GIVEN INSTRUCTION →
Reproduce, unchanged, the stretch of the records from the very first line through the line containing "common name: Black tegula", both included.

EXTRACTED INFORMATION →
-- START --

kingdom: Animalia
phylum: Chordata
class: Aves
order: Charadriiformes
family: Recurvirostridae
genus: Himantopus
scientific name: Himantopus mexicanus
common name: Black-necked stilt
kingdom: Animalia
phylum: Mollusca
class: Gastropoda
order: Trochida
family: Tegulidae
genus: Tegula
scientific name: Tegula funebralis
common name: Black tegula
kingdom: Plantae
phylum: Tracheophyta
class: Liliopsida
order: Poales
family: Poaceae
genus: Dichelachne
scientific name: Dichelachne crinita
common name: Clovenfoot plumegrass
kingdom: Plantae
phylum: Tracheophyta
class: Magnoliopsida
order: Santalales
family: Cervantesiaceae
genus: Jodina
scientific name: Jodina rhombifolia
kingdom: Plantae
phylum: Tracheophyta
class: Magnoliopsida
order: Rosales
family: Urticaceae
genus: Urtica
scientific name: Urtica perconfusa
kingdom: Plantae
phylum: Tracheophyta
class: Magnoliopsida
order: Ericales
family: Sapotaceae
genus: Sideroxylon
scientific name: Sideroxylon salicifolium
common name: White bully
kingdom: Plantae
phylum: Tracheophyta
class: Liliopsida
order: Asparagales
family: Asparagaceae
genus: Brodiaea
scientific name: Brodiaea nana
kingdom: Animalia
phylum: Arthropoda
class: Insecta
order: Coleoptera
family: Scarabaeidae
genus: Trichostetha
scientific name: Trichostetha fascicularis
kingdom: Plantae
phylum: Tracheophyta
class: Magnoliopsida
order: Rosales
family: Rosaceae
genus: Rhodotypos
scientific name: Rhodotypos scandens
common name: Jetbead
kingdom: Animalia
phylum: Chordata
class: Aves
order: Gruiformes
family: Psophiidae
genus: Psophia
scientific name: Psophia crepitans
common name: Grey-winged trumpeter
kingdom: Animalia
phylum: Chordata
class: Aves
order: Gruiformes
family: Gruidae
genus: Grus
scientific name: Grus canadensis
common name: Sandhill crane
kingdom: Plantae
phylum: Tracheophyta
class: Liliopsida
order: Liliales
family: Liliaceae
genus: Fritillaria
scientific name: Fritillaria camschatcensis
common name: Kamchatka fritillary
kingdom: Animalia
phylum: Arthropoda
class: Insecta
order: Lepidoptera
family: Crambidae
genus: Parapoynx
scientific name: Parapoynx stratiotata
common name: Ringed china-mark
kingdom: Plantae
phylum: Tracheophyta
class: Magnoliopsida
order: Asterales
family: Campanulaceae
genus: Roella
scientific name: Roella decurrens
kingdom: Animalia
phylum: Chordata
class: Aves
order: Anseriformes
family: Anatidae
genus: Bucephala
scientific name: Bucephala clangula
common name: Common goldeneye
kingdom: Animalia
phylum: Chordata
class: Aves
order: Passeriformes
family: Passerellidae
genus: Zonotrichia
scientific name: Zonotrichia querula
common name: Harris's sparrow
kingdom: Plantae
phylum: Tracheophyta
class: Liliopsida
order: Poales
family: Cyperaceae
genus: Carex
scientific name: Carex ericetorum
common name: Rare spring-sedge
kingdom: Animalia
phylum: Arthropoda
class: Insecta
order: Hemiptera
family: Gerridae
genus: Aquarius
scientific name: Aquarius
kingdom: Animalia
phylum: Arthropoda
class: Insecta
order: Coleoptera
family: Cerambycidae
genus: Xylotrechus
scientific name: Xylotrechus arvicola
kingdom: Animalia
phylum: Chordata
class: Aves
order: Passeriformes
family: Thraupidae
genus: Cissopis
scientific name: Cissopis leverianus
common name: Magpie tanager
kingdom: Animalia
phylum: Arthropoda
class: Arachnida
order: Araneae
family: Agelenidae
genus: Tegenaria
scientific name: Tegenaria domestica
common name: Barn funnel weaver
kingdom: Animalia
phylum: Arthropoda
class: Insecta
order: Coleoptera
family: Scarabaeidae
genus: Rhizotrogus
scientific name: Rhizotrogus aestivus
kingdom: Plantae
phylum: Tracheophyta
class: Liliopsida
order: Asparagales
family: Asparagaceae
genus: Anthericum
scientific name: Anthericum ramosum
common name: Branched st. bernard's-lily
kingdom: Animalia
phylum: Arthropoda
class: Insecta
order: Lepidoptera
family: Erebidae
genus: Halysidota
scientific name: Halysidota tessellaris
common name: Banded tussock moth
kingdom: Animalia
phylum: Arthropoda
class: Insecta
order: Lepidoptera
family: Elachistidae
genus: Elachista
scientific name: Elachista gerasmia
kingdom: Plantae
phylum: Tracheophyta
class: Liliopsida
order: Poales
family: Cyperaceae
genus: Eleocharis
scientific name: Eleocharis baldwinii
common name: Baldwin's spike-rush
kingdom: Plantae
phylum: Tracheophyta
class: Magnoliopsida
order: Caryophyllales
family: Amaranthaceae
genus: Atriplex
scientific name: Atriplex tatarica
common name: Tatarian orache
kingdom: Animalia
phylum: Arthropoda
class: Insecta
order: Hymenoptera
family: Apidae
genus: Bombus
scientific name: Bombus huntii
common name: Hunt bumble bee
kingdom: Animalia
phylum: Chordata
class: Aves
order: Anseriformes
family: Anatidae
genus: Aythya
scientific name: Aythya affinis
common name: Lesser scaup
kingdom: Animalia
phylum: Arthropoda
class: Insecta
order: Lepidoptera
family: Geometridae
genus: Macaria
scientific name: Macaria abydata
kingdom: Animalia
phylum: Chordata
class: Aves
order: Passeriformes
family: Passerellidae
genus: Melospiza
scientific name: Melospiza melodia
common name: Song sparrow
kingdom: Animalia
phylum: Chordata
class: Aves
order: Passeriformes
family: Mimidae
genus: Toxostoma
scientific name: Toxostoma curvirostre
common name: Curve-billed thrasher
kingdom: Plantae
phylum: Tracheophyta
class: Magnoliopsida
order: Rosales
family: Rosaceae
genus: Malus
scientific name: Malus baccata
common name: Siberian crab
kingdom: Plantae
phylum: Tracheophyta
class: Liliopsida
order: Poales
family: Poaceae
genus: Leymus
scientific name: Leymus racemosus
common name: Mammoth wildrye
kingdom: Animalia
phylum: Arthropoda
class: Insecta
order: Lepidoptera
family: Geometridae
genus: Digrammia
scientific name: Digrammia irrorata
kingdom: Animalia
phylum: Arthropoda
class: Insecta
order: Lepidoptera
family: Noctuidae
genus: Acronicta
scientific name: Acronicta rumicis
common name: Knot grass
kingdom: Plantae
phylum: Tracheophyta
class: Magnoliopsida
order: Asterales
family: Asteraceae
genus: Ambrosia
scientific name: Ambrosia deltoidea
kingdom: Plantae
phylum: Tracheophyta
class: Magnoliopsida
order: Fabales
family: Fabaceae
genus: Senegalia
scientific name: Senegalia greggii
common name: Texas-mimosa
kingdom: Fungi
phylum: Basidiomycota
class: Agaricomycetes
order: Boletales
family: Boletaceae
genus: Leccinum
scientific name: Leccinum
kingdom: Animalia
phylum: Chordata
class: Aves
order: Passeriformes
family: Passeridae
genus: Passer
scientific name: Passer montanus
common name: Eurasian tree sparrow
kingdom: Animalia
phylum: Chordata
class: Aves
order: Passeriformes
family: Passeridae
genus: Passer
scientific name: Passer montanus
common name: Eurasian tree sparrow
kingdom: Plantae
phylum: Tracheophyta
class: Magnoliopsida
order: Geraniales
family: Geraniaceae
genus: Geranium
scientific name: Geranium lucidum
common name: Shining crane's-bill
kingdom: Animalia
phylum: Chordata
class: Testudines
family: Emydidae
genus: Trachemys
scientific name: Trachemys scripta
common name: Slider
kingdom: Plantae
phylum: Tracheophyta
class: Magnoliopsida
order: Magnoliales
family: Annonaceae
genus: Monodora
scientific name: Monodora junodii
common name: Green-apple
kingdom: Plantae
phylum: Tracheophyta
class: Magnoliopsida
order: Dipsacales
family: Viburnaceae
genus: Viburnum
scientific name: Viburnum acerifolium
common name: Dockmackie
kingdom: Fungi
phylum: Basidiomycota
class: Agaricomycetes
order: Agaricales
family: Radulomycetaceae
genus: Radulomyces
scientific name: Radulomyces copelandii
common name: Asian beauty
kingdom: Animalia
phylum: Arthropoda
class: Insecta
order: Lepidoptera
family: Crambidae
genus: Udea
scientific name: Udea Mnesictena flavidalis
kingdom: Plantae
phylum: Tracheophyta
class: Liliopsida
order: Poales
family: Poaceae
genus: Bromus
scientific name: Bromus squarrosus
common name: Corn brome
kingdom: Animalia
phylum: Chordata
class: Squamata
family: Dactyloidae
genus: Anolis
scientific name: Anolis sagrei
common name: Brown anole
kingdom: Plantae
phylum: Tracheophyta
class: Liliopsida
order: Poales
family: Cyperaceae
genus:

-- END --

EXERCISE SOLUTION →
kingdom: Animalia
phylum: Chordata
class: Aves
order: Charadriiformes
family: Recurvirostridae
genus: Himantopus
scientific name: Himantopus mexicanus
common name: Black-necked stilt
kingdom: Animalia
phylum: Mollusca
class: Gastropoda
order: Trochida
family: Tegulidae
genus: Tegula
scientific name: Tegula funebralis
common name: Black tegula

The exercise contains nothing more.